Behavioral effects of morphine and cocaine in M1 muscarinic acetylcholine receptor-deficient mice

Abstract

Muscarinic acetylcholine receptors (M1-M5) modulate the activity of the central nervous system and an array of physiological functions. Recent evidence has also implicated muscarinic receptors in behavioral effects of drugs of abuse such as morphine and cocaine. However, the genetic similarity between muscarinic receptors and the coexpression of multiple subtypes in most cells has impeded the development of selective antagonists and the determination of the role of each muscarinic receptor subtype in morphine's and cocaine's behavioral effects. The present studies employ mice deficient in the M1 receptor subtype (M1 KO) to assess morphine antinociception (2.5, 5.0, 10, or 20 mg/kg) and the conditioned rewarding effects of morphine and cocaine (2.5, 5.0, or 10 mg/kg). M1 KO and their wild-type (WT) littermates were tested using a 56 degrees C hotplate assay and a conditioned place preference procedure. Parallel studies using the M1 receptor antagonist, pirenzepine, were also conducted in the background strain C57BL6 mice.
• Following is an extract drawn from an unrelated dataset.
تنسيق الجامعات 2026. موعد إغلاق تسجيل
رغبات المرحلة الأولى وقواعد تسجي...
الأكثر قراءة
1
The results demonstrate that M1 KO mice display a greater antinociceptive effect of morphine in the hotplate assay; however, the effects of morphine as well as cocaine were attenuated in the conditioned place preference procedure. Comparable results were obtained with the pharmacological antagonism of the M1 receptor by pirenzepine. These results suggest a modulatory role of the M1 muscarinic receptor in opioid antinociception and conditioned drug reward, and demonstrate the utility of M1 receptor knockout models for the determination of the role of the M1 subtype in the behavioral effects of morphine and cocaine.